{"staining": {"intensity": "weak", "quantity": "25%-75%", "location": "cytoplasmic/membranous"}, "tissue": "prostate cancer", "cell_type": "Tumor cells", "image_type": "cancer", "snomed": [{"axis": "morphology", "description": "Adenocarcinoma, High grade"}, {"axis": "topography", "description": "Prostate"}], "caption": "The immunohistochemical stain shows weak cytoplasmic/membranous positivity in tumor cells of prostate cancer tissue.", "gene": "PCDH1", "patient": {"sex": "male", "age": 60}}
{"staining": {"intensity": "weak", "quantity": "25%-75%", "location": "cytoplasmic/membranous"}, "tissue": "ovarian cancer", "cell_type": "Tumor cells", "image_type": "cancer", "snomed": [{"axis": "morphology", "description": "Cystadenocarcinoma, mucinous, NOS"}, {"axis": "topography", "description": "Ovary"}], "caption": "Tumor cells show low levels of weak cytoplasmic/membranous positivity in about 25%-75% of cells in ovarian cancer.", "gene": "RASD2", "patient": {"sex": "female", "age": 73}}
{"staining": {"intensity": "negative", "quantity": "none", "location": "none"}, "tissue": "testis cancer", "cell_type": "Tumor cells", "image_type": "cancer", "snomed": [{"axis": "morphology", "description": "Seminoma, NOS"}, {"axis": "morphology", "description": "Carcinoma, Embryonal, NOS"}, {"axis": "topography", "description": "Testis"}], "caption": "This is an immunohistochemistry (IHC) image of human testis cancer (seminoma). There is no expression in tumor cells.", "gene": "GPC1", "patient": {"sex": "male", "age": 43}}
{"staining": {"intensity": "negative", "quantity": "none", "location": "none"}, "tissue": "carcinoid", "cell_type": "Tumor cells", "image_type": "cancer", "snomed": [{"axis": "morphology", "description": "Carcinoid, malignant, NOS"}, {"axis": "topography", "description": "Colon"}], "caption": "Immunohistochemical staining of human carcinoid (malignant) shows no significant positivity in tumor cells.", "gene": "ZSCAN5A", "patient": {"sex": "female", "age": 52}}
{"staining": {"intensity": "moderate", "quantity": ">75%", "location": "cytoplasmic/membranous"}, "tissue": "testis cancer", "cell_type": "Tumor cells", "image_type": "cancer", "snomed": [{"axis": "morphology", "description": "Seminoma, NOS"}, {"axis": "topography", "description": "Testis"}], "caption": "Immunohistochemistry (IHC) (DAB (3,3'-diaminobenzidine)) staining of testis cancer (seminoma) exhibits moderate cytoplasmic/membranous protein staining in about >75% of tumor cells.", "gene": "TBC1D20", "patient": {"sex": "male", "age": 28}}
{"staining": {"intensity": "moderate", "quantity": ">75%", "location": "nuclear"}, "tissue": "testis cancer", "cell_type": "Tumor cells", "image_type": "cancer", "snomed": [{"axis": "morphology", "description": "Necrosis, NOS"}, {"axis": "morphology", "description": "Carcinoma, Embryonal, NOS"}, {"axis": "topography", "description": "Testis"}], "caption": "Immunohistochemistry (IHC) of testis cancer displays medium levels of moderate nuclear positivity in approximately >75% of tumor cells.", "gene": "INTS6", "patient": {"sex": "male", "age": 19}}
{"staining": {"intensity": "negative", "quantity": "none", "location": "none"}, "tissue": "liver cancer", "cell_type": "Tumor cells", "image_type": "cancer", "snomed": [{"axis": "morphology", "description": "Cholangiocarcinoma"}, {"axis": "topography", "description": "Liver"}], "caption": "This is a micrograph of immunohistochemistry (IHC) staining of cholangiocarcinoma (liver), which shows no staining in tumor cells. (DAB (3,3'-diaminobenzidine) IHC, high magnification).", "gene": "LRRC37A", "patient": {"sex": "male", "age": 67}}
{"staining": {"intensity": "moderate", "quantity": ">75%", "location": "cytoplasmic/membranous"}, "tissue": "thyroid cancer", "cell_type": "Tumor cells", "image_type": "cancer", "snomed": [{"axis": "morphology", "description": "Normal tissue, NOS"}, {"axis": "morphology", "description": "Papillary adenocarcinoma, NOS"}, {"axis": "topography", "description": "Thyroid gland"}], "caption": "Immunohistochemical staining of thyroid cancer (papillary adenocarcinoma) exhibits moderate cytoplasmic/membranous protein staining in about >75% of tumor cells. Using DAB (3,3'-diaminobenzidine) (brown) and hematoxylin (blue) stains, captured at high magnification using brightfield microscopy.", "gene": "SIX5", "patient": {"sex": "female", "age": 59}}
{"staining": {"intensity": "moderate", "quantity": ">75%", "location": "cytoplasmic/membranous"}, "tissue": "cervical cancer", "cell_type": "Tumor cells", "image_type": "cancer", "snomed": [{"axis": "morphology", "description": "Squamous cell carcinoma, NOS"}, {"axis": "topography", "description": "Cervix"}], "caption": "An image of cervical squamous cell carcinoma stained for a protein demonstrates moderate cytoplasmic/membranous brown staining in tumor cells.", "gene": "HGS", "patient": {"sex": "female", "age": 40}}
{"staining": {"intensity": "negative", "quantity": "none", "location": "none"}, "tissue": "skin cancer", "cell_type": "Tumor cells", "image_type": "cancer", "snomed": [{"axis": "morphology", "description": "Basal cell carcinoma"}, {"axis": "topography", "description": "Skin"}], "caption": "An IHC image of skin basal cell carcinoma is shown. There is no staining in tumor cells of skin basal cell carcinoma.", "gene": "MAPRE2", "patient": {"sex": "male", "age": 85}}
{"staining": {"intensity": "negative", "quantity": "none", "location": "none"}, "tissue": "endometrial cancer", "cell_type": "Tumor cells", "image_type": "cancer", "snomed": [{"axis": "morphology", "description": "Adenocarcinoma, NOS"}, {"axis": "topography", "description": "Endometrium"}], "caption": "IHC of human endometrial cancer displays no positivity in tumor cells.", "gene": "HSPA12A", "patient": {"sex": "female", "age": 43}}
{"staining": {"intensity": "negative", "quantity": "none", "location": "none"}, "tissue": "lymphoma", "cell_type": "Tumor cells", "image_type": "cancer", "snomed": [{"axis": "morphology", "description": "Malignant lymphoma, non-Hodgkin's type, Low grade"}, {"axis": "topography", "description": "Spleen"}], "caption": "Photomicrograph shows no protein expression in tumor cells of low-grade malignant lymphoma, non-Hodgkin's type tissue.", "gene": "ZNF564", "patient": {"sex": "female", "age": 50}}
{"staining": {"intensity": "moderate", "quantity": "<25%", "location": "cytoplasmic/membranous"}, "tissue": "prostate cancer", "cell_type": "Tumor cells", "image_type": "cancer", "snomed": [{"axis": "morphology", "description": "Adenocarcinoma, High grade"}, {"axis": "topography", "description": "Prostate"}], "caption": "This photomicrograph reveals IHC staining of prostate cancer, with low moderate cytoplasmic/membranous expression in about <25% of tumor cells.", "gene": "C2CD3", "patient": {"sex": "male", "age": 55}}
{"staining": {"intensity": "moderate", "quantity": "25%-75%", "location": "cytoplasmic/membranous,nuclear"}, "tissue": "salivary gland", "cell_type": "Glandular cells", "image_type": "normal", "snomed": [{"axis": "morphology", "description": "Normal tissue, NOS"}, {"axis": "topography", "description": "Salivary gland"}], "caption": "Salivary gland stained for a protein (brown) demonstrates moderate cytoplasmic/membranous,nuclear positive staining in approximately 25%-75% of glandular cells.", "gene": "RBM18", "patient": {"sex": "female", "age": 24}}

* Exercise prompt
Report every line containing the string "approximately" in the material.

* Solution to the problem
{"staining": {"intensity": "moderate", "quantity": ">75%", "location": "nuclear"}, "tissue": "testis cancer", "cell_type": "Tumor cells", "image_type": "cancer", "snomed": [{"axis": "morphology", "description": "Necrosis, NOS"}, {"axis": "morphology", "description": "Carcinoma, Embryonal, NOS"}, {"axis": "topography", "description": "Testis"}], "caption": "Immunohistochemistry (IHC) of testis cancer displays medium levels of moderate nuclear positivity in approximately >75% of tumor cells.", "gene": "INTS6", "patient": {"sex": "male", "age": 19}}
{"staining": {"intensity": "moderate", "quantity": "25%-75%", "location": "cytoplasmic/membranous,nuclear"}, "tissue": "salivary gland", "cell_type": "Glandular cells", "image_type": "normal", "snomed": [{"axis": "morphology", "description": "Normal tissue, NOS"}, {"axis": "topography", "description": "Salivary gland"}], "caption": "Salivary gland stained for a protein (brown) demonstrates moderate cytoplasmic/membranous,nuclear positive staining in approximately 25%-75% of glandular cells.", "gene": "RBM18", "patient": {"sex": "female", "age": 24}}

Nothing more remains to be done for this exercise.